> **REQUIRED WORK**:
Print out the data below in full and exactly, skipping the pictures.

> **INFORMATION SHOWN**:
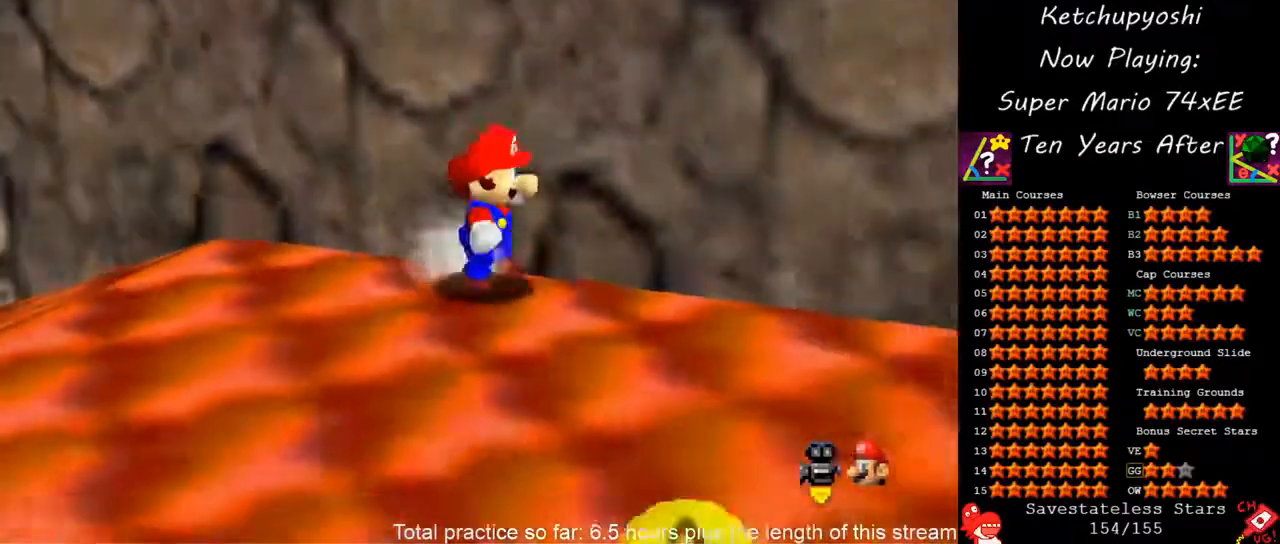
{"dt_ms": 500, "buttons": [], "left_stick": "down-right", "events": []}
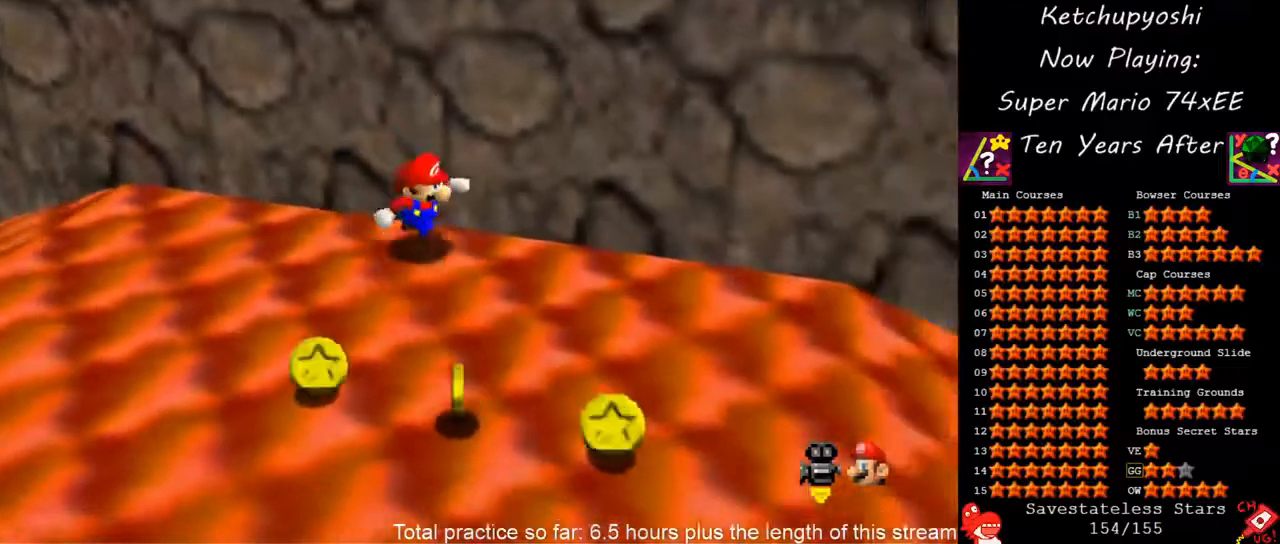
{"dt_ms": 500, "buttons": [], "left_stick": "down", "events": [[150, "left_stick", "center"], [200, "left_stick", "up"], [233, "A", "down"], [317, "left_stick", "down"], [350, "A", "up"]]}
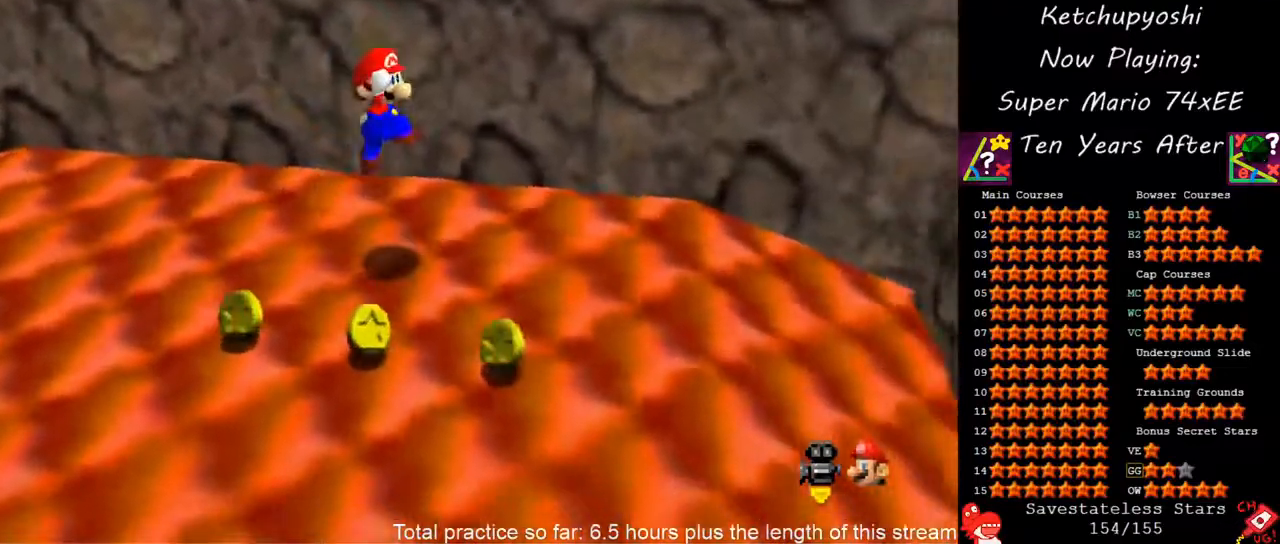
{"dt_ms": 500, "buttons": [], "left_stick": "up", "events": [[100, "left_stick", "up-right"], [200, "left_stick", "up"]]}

> **REPLY TO THE TASK**:
{"dt_ms": 500, "buttons": [], "left_stick": "down-right", "events": []}
{"dt_ms": 500, "buttons": [], "left_stick": "down", "events": [[150, "left_stick", "center"], [200, "left_stick", "up"], [233, "A", "down"], [317, "left_stick", "down"], [350, "A", "up"]]}
{"dt_ms": 500, "buttons": [], "left_stick": "up", "events": [[100, "left_stick", "up-right"], [200, "left_stick", "up"]]}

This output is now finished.